How the Tour de France helped me take into consideration geology in a brand new manner

As I write this, the Tour de France has reached its midway level, with the cyclists climbing the Alps. Or, to place it one other manner, the race has left Armorican continent and entered the folded relics of the Valais Ocean and the Briançonnais microcontinent.
For me, as an educational geologist and biking fanatic, this yr’s version of the world’s greatest cycle race is especially thrilling as colleagues and I launched the Geology of the Tour de France weblog and the @GeoTdF twitter account.
The undertaking first happened once we observed how a lot time the TV commentators needed to fill whereas the riders cycle by means of attention-grabbing landscapes. Although viewers look ahead to hours in anticipation of the motion that may finish each stage, for many of that point 150 riders are chasing 5 or so others with little change to the established order. In that point, the broadcasters clarify the whole lot about virtually the whole lot you’ll be able to see on display screen.
Organisers of biking races subsequently present the commentators with a Lonely Planet-style route ebook with details about castles, cities and people. After which it struck me: we’re not solely watching potential vacation locations, but additionally geological excursions. All we needed to do is present the commentators with geo-information.
So I assembled a group of 28 geoscientists and internet builders, a number of from my division at Utrecht College within the Netherlands, but additionally from institutes in France, Germany, Denmark, Spain, the UK and the US, who collectively wrote 29 blogs concerning the geology alongside the Tour de France levels, and translated these into seven languages.

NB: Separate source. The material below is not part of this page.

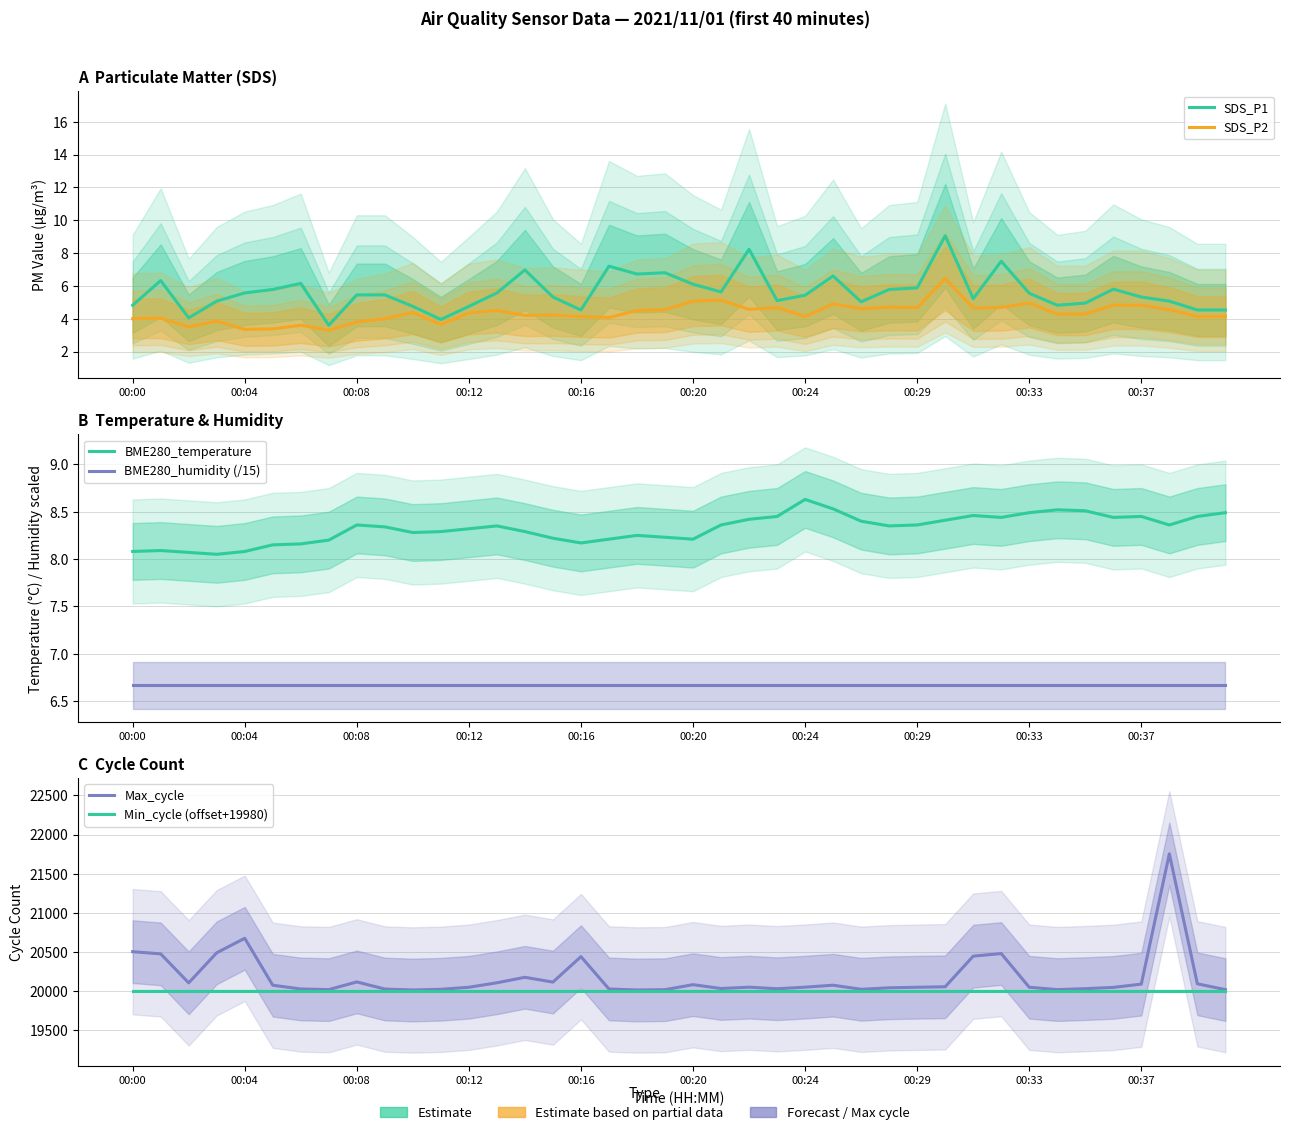

At which label does Min_cycle (offset+19980) reach its minimum?

00:00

For the lads’s tour, every weblog explains a geological phenomenon or course of whose signatures are seen alongside the stage route. We’re many various matters, from the extinction of the dinosaurs to the subduction zones of the Alps, and from the origin of the volcanoes of the Massif Central to the query why the Jura Mountains of stage 8 are a separate vary from the Alps.
Scientists used sand to indicate how the Alps and Jura might have fashioned in a single associated course of, regardless of being far aside.
The Tour de France Femmes begins on the day the lads’s tour finishes, and the ladies’s peloton will race over older rocks day by day within the Paris Basin and the Vosges mountains of jap France. Every weblog of the Tour de France Femmes explains what the world would have regarded like if the race was held when the rocks beneath the street fashioned. The blogs provide a 5 minute learn, however should you learn them day by day, you find yourself with a prolonged geology class.
Public and scientific advantages
The GeoTdF undertaking goals to be a light-hearted method to educate individuals about processes that impression our society, from landslides and earthquakes to the discovering of ore deposits that we’d like for the inexperienced power revolution. And the general public can reply and ask questions by means of Twitter.
However the undertaking additionally has scientific advantages. It offers geoscientists and our colleagues with a platform to showcase our findings, for all of us who wish to share data and perception freely and enthusiastically.
For this reason I just like the undertaking a lot. Scientists are at all times looking for the place they’re improper, for that’s the place they will study and advance. In consequence, they’re at all times scrutinising themselves and one another, by means of peer assessment, dialogue, debates. The criticism is vocal, the appreciation silent. That wears me down at occasions. The sense of neighborhood and enthusiasm across the GeoTdF undertaking is a pleasant change. So if in case you have one thing to inform or ask, please take part.
On the identical time, letting one thing as random as biking routes decide the order during which you learn up on geology seems to be an concept and data generator. Pure scientists logically have a tendency to decide on the boundaries of their research areas based mostly on interpreted system boundaries, and dig deeper into the main points to seek out how the pure world works, but it surely comes with the danger of tunnel imaginative and prescient.
I’ve studied plate tectonics and mountain constructing, by means of systematically discovering the identical geological methods and limits and reconstructing them (as an example within the Mediterranean area).
However biking route designers pressure me to cross all these boundaries. No geologist would learn up on a area alongside such a geologically non-organised and random route as a Tour de France stage – and doing so is eye-opening. I realized that the cliffs of Stevns Klint in Denmark near stage 2, and of Calais in north west France in stage 4 are the identical formation of higher Cretaceous chalks. And that the uplift prior to now 20 million years of the Ardennes hills of stage 6 and the Massif Central of stage 15 are each related to formation of intraplate volcanic fields which will counsel a typical underlying course of.
Many of those likelihood observations join items of information that I picked up throughout my profession, and a few of them problem methods that I believed I understood. As the author Isaac Asimov is believed to have mentioned, scientific discovery hardly ever begins with “Eureka!” however usually with “Hey, that’s humorous.” Whether or not the GeoTdF undertaking will result in the previous stays to be seen, but it surely actually is enjoyable.
Douwe van Hinsbergen receives funding from the Netherlands Group of Scientific Analysis (NWO) and Utrecht College.